Avec l'exposition "Demmoon Dikkat", le Musee des Civilisations Noires (MCN) relance le débat sur le retour des oeuvres africaines et leur rôle dans la réappropriation culturelle.
Vendredi dernier, le Musée des Civilisations Noires (MCN) de Dakar a fêté son anniversaire dans une atmosphère solennelle et inspirante. L'événement a réuni des personnalités éminentes, dont Mme Aminata Touré, ancienne Première ministre, Haut-représentant du président de la République, des universitaires, les membres de la famille d'El Hadj Omar Foutiyou Tall et de nombreux passionnés d'histoire et de culture. Au coeur des célébrations, l'exposition "Demmoon Dikkat" a servi de plateforme pour aborder la problématique brûlante de la restitution des oeuvres d'art africaines, avec le retard dans les promesses faites dans ce sens.

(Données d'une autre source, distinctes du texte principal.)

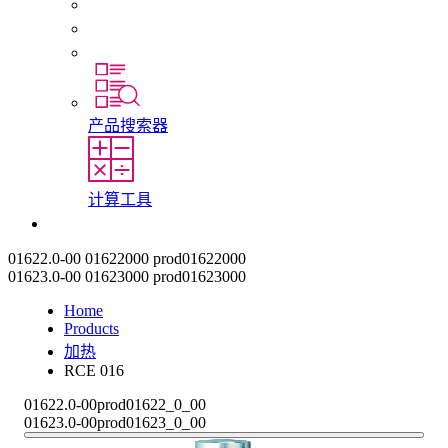
初入职场者和经验丰富的专业人员
培训
实习和毕业论文
产品搜索器
计算工具
联系我们
01622.0-00
01622000
prod01622000
01623.0-00
01623000
prod01623000
Home
Products
加热
RCE 016
01622.0-00
prod01622_0_00
01623.0-00
prod01623_0_00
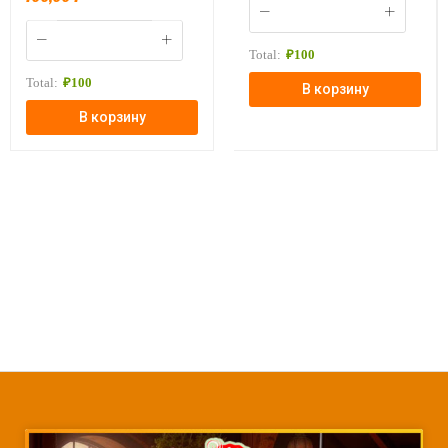
Total:
₽
100
Total:
₽
100
В корзину
В корзину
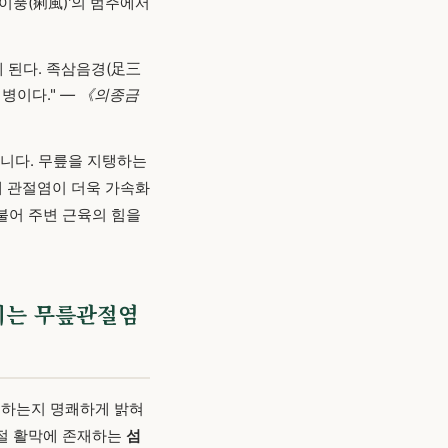
이풍(痢風)'의 범주에서
 된다. 족삼음경(足三
 병이다."
— 《의종금
봅니다. 무릎을 지탱하는
해 관절염이 더욱 가속화
불어 주변 근육의 힘을
밝히는 무릎관절염
용하는지 명쾌하게 밝혀
관절 활막에 존재하는
섬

Dans son allocution, le nouveau Directeur général du musée, Mohamed Ly, a placé la question de la restitution au centre des débats. Il a rappelé que depuis sa nomination, le musée s'est engagé à transformer ce débat en une opportunité de réappropriation culturelle. « Le musée doit être un espace où le patrimoine raconte sa propre histoire, non pas en subissant des discours étrangers, mais en proposant un langage qui nous appartient », a-t-il déclaré avec conviction.
L'exposition "Demmoon Dikkat", présentée à cette occasion, met en lumière des objets restitués tels que le sabre emblématique de résistance africaine, des manuscrits historiques et d'autres artefacts, tout en soulignant les lacunes dans les engagements internationaux pour le retour des biens culturels africains. M. Ly a notamment pointé le retard dans les promesses faites par certaines nations européennes, en particulier après l'annonce de restitution faite par le Président Macron en 2017.

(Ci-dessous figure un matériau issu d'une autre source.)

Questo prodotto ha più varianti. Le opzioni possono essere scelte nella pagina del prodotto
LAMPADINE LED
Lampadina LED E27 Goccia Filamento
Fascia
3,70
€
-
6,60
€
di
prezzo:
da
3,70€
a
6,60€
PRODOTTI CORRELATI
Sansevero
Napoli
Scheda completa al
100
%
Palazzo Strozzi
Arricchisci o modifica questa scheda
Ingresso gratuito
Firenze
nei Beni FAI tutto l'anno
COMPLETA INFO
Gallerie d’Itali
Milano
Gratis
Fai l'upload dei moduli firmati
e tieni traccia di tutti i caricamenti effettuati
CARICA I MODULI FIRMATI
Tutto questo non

Les participants ont également exploré les dimensions humaines et émotionnelles de la restitution. Un rappel poignant a été fait sur le rapatriement du corps d'Abdoulaye Tall, une figure de la résistance, ainsi que sur les conditions floues d'acquisition de nombreux objets exposés dans des musées occidentaux. « Ces artefacts ne sont pas seulement des objets, mais des témoins de notre histoire, porteurs de mémoire et de dignité », a souligné la sociologue Madame Awa Ly.

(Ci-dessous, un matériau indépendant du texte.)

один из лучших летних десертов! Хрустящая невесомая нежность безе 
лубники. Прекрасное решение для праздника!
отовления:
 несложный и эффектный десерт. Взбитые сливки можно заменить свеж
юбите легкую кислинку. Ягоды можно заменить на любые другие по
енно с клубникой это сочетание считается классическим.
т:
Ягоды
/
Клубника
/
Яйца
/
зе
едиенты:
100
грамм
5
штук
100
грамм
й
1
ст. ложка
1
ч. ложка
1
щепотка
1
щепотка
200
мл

Le lexique de l'exposition a frappé par sa richesse et sa pertinence : "pillage", "déculturation", "transmission" et "victoire". Ces termes, comme autant d'échos, illustrent les complexités et contradictions autour de la restitution culturelle. L'exposition inclut également un extrait visionnaire du film "La Noire de..." de Sembène Ousmane, questionnant les relations entre identité, patrimoine et histoire.
Au-delà de la commémoration, cet anniversaire a été l'occasion d'en appeler à une révolution culturelle africaine. Mohamed Ly a insisté sur la nécessité d'un élan collectif entre gouvernements et communautés pour accélérer la restitution des patrimoines et leur valorisation sur le continent. « C'est une question de souveraineté, mais aussi de dignité nationale. Ce patrimoine doit être chez nous, non pas comme une faveur, mais comme un droit », a-t-il affirmé.
L'événement s'est conclu par une note d'espoir : renforcer les partenariats et la coopération pour que ces oeuvres restituées continuent de témoigner, dans leur contexte d'origine, de la grandeur et de la diversité des civilisations africaines.
Ainsi, le MCN s'affirme comme une institution phare, à la fois mémoire vivante et acteur de plaidoyer pour une justice culturelle longtemps attendue.